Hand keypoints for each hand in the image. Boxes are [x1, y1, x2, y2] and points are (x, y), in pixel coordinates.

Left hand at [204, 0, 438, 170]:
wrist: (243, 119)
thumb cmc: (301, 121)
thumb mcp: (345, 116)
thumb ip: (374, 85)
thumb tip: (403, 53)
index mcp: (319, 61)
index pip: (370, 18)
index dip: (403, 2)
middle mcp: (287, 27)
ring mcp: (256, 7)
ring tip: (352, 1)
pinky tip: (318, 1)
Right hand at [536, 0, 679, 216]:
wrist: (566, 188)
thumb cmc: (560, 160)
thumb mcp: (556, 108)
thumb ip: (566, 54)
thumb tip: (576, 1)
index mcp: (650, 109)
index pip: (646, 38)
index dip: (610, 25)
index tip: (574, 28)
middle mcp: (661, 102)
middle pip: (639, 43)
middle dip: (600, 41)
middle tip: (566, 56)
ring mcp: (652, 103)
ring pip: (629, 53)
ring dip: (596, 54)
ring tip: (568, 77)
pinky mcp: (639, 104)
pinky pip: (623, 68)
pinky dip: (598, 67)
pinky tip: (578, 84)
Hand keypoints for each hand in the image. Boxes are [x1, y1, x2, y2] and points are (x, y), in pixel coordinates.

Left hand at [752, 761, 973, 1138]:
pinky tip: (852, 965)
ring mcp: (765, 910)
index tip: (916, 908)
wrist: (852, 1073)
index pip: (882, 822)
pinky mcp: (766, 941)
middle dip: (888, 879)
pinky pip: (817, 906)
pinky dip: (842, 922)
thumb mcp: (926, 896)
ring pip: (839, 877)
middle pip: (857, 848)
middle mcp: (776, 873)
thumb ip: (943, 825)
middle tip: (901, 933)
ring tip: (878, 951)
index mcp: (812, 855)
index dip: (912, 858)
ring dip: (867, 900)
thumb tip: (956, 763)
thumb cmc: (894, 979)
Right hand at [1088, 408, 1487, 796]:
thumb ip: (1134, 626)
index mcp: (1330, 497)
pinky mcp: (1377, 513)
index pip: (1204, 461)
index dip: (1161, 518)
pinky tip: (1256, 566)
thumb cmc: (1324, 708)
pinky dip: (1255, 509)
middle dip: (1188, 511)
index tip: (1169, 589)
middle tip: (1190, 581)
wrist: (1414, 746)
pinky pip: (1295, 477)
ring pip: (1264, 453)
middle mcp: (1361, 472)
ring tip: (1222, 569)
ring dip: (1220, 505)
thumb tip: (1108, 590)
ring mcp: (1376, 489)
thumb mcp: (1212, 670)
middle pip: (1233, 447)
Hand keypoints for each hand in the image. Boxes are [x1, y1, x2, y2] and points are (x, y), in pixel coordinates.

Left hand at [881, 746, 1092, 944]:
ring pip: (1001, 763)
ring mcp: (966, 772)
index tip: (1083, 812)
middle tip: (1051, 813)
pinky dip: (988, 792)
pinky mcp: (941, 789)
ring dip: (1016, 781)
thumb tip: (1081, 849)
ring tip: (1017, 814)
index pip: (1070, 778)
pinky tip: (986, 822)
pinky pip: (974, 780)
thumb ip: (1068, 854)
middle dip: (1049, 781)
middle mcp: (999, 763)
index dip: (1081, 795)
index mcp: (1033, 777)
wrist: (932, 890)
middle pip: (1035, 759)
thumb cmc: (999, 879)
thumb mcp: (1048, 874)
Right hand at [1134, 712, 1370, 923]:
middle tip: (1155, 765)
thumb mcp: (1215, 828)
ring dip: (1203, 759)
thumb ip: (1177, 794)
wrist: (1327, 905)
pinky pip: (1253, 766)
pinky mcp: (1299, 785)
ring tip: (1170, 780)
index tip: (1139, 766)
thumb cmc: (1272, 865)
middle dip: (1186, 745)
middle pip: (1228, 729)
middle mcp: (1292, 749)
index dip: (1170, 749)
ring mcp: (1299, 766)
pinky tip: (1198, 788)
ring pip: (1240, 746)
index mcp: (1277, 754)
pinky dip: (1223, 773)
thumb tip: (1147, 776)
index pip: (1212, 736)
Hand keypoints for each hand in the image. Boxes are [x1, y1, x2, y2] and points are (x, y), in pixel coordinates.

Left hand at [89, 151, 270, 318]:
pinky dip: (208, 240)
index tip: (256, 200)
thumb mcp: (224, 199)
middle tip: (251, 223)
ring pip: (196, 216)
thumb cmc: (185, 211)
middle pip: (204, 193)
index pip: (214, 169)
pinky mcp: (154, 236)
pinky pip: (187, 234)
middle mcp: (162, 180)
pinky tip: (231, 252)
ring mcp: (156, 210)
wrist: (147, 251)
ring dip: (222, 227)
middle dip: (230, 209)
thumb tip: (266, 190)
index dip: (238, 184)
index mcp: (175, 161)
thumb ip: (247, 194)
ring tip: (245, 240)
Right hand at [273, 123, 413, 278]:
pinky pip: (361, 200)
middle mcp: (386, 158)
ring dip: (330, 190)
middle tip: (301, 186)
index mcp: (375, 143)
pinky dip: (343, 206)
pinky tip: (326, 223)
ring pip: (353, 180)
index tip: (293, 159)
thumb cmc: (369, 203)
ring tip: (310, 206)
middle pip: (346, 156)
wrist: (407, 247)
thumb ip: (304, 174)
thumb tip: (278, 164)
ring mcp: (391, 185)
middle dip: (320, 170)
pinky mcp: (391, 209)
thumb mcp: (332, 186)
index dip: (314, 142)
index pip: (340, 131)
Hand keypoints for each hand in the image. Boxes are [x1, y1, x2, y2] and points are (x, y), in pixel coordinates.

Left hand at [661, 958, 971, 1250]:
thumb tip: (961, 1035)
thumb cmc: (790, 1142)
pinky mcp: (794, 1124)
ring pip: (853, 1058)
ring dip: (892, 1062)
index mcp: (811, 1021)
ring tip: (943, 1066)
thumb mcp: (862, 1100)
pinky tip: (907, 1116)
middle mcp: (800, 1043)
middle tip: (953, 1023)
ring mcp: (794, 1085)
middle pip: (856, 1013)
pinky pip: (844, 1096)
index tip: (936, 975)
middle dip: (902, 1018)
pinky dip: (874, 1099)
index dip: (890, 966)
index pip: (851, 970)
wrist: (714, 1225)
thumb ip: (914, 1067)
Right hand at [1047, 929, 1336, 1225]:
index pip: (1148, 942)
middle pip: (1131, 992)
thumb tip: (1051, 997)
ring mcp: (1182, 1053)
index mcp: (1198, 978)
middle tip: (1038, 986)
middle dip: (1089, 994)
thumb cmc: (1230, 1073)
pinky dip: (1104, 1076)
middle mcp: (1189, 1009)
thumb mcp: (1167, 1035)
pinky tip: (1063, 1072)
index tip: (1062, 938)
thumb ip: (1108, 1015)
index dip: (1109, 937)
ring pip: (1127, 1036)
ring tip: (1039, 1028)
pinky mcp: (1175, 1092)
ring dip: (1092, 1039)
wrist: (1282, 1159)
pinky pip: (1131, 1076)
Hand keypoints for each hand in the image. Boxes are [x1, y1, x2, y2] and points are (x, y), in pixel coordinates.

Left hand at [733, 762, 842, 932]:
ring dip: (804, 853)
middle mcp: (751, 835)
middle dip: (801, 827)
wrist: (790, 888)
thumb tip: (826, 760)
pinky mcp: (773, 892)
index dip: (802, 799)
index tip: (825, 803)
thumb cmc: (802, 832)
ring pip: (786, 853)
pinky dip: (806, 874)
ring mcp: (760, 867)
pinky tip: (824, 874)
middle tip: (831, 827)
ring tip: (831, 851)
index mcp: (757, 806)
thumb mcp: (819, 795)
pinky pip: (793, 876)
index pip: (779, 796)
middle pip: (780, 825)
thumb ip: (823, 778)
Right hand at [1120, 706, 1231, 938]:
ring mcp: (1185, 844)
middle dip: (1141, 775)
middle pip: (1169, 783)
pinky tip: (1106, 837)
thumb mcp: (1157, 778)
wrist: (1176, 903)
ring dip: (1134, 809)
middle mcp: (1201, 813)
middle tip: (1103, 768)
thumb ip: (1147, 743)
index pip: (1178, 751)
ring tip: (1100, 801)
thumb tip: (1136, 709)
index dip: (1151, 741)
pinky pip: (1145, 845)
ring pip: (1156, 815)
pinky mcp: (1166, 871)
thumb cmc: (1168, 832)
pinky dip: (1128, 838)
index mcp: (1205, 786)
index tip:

------

◆ **Task statement**: Write out only the lines that run from the line containing "index dip: (802, 799)" through the line containing "pinky pip: (1145, 845)", both included, exactly as they appear above.

◆ **Exercise solution**:
index dip: (802, 799)
index tip: (825, 803)
thumb cmc: (802, 832)
ring pip: (786, 853)
pinky dip: (806, 874)
ring mcp: (760, 867)
pinky tip: (824, 874)
middle tip: (831, 827)
ring tip: (831, 851)
index mcp: (757, 806)
thumb mcp: (819, 795)
pinky pip: (793, 876)
index pip: (779, 796)
middle pip: (780, 825)
thumb ip: (823, 778)
Right hand at [1120, 706, 1231, 938]:
ring mcp: (1185, 844)
middle dip: (1141, 775)
middle pip: (1169, 783)
pinky tip: (1106, 837)
thumb mcp: (1157, 778)
wrist: (1176, 903)
ring dip: (1134, 809)
middle mcp: (1201, 813)
middle tip: (1103, 768)
thumb ip: (1147, 743)
index pip: (1178, 751)
ring tip: (1100, 801)
thumb tip: (1136, 709)
index dip: (1151, 741)
pinky pip: (1145, 845)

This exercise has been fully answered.